Depression and substance abuse are also a part of what many young adults experience as they come to terms with who they are and who society expects or wants them to be.
Which is why programs or conferences developed between local churches and the local community is imperative in opening up a necessary dialogue.
Hsu reiterates that the issues facing members of the gay, lesbian, bisexual and transgender at all ages are relatively similar across the board. The struggle to be accepted continues as some states present voters with the question of whether or not to legalize gay marriage.
“We live in a culture that assumes heterosexuality is the norm and send the message that any deviation from that is wrong or abnormal and that is just not true,” Connell said. “If you have a person who is beginning to understand or realize they are (gay, lesbian, bisexual or transgender) but have been brought up in a climate of intolerance, homophobia, judgment and religious bigotry and persecution toward (that group of) people, how comfortable do you think they are being honest about who they are to themselves and others?
“This can create an internal struggle between what they know to be true about themselves and what other people tell them should be true about themselves,” Connell said. “I think the frustration comes from other people trying to force them to change, make them believe they can change and then telling them they are wrong or abnormal if they don’t.”

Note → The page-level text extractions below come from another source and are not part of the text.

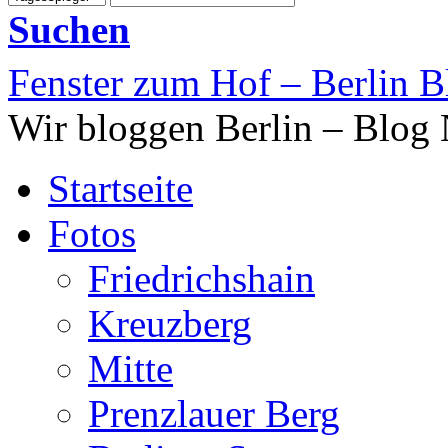
Suchen
Fenster zum Hof – Berlin B
Wir bloggen Berlin – Blog
Startseite
Fotos
Friedrichshain
Kreuzberg
Mitte
Prenzlauer Berg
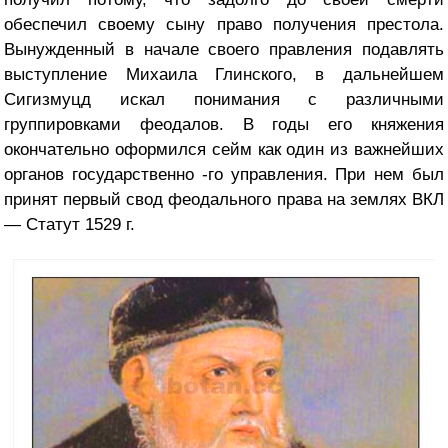
обеспечил своему сыну право получения престола.
Вынужденный в начале своего правления подавлять
выступление Михаила Глинского, в дальнейшем
Сигизмуцд искал понимания с различными
группировками феодалов. В годы его княжения
окончательно оформился сейм как один из важнейших
органов государственно -го управления. При нем был
принят первый свод феодального права на землях ВКЛ
— Статут 1529 г.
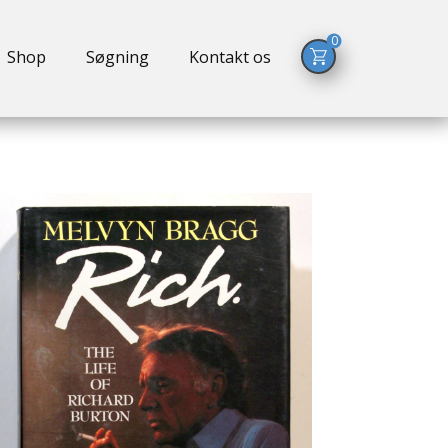
0
Shop
Søgning
Kontakt os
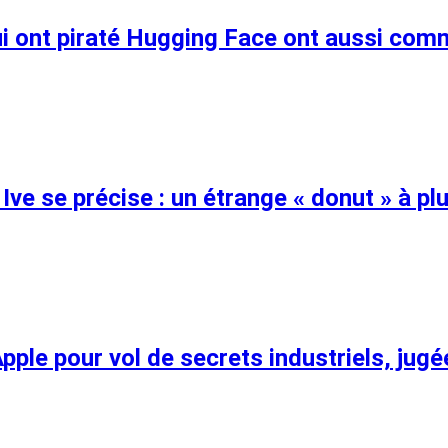
 qui ont piraté Hugging Face ont aussi co
Ive se précise : un étrange « donut » à pl
Apple pour vol de secrets industriels, ju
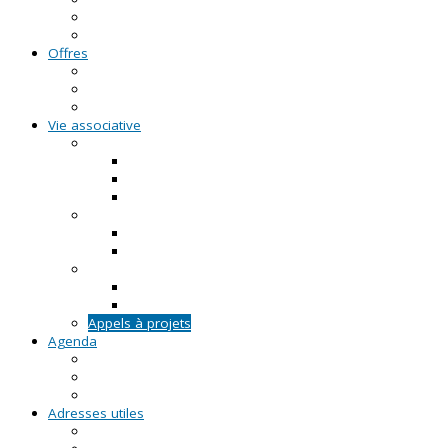
FAQ - Questions/Réponses
Location d'outils pédagogiques
Offres
Emplois
Missions de services civiques
Stages
Vie associative
On créé notre asso
Comment faire ?
Le projet associatif
Les documents types
On gère notre asso
Actualités
Notre accompagnement à la gestion
On emploie dans notre asso
Actualités sur l'emploi
Notre accompagnement à l'emploi
Appels à projets
Agenda
Permanences du CRVA
RDV asso du CRVA
Temps forts
Adresses utiles
En Pays de la Loire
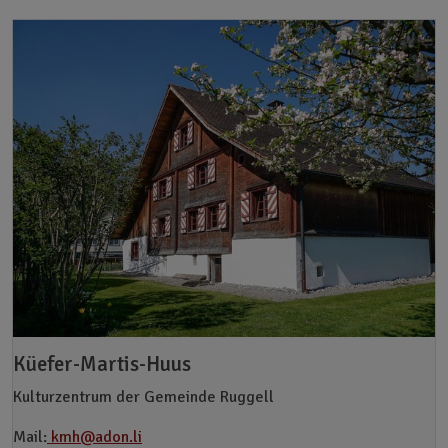
Küefer-Martis-Huus
Kulturzentrum der Gemeinde Ruggell
Mail:
kmh@adon.li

Indeed, Morlan did not shy away from what he felt was the seriousness effects of homosexuality on younger generations. But in a house of faith, where families go for reassurance, understanding and a sense of support in their everyday lives, it’s hard to tell whether more damage was done then good.
It can be a matter of opinion.
But many hope it becomes a matter of resolution.
“The outcenter in Benton Harbor and the Michiana Resource Center offer youth drop-ins as well as youth support groups and really what we are trying to do is provide affirming space for the youth to be who they are,” Hsu said. “A space where they aren’t being told that they’re bad.”